- **What is being asked**
Return all of the entries word for word, but omit the pictures they contain.

—————

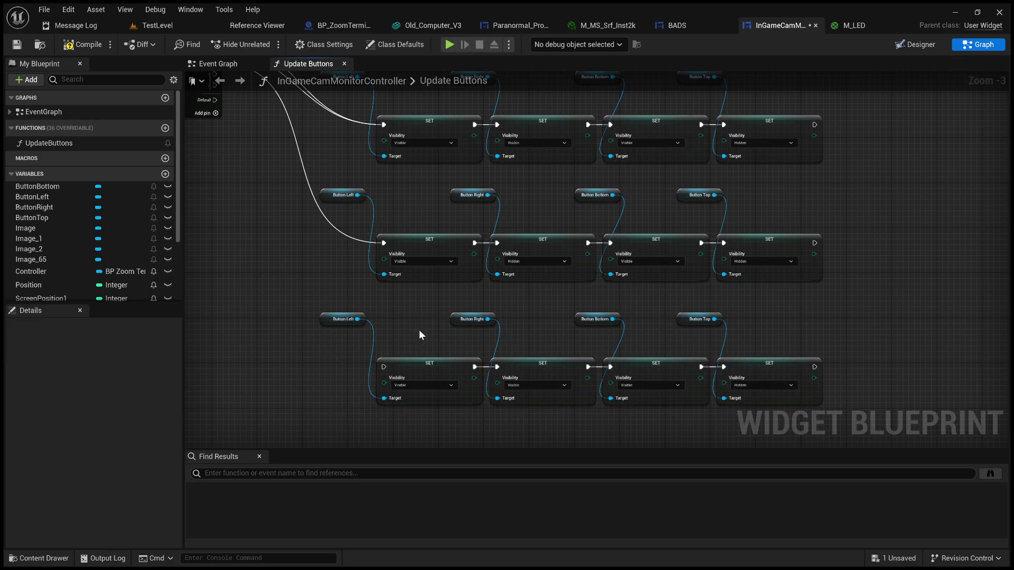
drag(413, 302, 508, 388)
mouse_move(317, 165)
mouse_down()
mouse_move(384, 465)
mouse_move(466, 261)
mouse_move(480, 256)
mouse_up()
Step: Set ButtonLeft and ButtonBottom to Hidden in the fourth chain
scroll(480, 257, up, 3)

—————

- **Reply to the task**
drag(413, 302, 508, 388)
mouse_move(317, 165)
mouse_down()
mouse_move(384, 465)
mouse_move(466, 261)
mouse_move(480, 256)
mouse_up()
Step: Set ButtonLeft and ButtonBottom to Hidden in the fourth chain
scroll(480, 257, up, 3)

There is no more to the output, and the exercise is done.